NOTE: Ducks can still be threatened by larger predators like foxes and coyotes, but they at least provide an additional level of protection for the smaller, gentler chickens.
#6: Ducks Help With Lawn Maintenance
Ducks can be great at helping you clean up your lawn and garden plots — they like snacking on weeds like dandelions and can reduce the amount of foliage you have to maintain. You might even find that you have to mow your grass less often.
When preparing your plots for the next season, or if you’ve just finished harvesting, ducks will be more than happy to follow you around and nose about for any bugs in hiding, as well as eat up any roots, plants, or seeds left behind.
#7: Ducks Provide Free Fertilizer
Ducks enjoy foraging and waddling about, but they’re not particularly mindful of their droppings — they don’t have sphincter muscles, which means they’re incapable of controlling when and where they poop.

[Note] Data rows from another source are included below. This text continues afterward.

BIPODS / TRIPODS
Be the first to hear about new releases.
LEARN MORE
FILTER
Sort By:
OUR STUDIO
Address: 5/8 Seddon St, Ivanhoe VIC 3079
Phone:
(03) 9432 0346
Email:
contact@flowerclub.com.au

This is actually a big plus — their propensity for walking around will mean that their droppings are spread out over the area instead of concentrated in one spot. This will improve overall soil quality and help fertilize plants around the area.

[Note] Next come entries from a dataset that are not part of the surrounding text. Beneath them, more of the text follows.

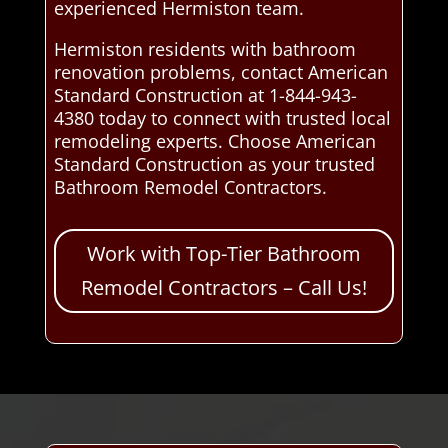
experienced Hermiston team.
Hermiston residents with bathroom
renovation problems, contact American
Standard Construction at 1-844-943-
4380 today to connect with trusted local
remodeling experts. Choose American
Standard Construction as your trusted
Bathroom Remodel Contractors.
Work with Top-Tier Bathroom
Remodel Contractors – Call Us!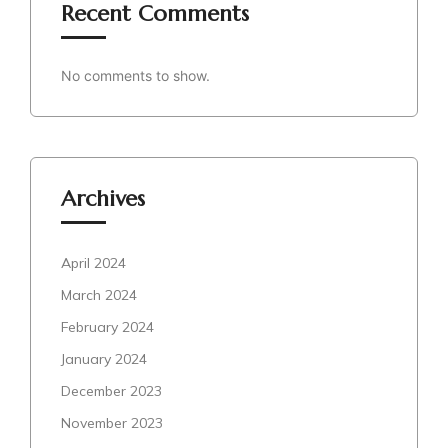
Recent Comments
No comments to show.
Archives
April 2024
March 2024
February 2024
January 2024
December 2023
November 2023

Pros and Cons of Keeping Ducks on a Farm
Of course, keeping ducks isn’t always sunshine and rainbows. Here’s a breakdown of the pros and cons to help you decide if you want a duck for your farm:
Advantages of keeping ducks on a farm
- They Have Great Entertainment Value – Watching ducks quack and waddle about can be quite a fun experience. You’ll notice that they like chattering to each other and to anyone that listens. They have more personality than other backyard animals, and they can also be incredibly loyal. If you raise them from ducklings, they can imprint on you and form a bond for life.

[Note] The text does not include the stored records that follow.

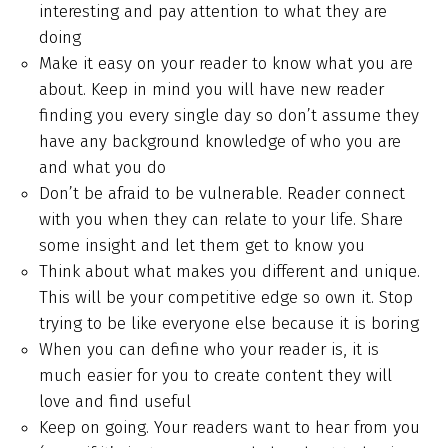
interesting and pay attention to what they are
doing
Make it easy on your reader to know what you are
about. Keep in mind you will have new reader
finding you every single day so don’t assume they
have any background knowledge of who you are
and what you do
Don’t be afraid to be vulnerable. Reader connect
with you when they can relate to your life. Share
some insight and let them get to know you
Think about what makes you different and unique.
This will be your competitive edge so own it. Stop
trying to be like everyone else because it is boring
When you can define who your reader is, it is
much easier for you to create content they will
love and find useful
Keep on going. Your readers want to hear from you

- They Are Easy To Care For – Ducks are incredibly easy to herd. Even if you just walk slowly with an arm out, they’ll be inclined to follow. The same can’t be said of chickens. Certain breeds of duck are also extremely hardy and good at adapting to the weather, which is good if you’re in an area with a cold climate.
- They Don’t Eat Their Own Eggs — Sometimes, chickens can end up with this bad habit. If conditions are particularly bad, they can even start eating each other. Ducks tend to be less prone to this behavior.
Disadvantages of Keeping Ducks on a Farm
- Ducks Can Be Noisy – The enthusiastic quacking of ducks might provide great ambiance for a farm, but if you have neighbors nearby, they likely won’t appreciate hearing it throughout the day.
- They’re Messy – Remember how ducks don’t control where they poop? That does come with its downsides. Their droppings are typically both larger and runnier than chicken or turkey droppings, which can quickly turn their enclosure into a nasty bog.
- They Need a Pond To Swim In – Ducks need water to swim in, so a duck pond is a must. If you live in an area where water freezes over in the winter, you’ll have to find a way to keep the water from freezing. You’ll also need to dedicate time and effort to cleaning and maintaining the pond.
Can You Keep Other Animals Instead of Ducks That Serve the Same Purpose? If So, Which Ones?
At the end of the day, ducks are just one type of poultry you can keep on the farm. If you want to keep animals that serve the same purpose and require a similar standard of care, your main options are:
- Chickens also produce eggs and meat and are relatively easy to keep
- Geese are larger and more difficult to wrangle but are very similar to ducks
- Turkeys are very large and are favored for their meat
- Guinea fowl are raised mainly for meat
If you thought that chickens were the only bird you could raise on a farm, you’re missing out! Ducks can offer many of the same products as chickens (such as meat and eggs), but you’ll have the bonus of their fierce protective instincts, along with hours of entertainment value from their quacking and waddling about. If you’re planning on starting a farm, consider getting some ducks — raising them is sure to be a unique experience.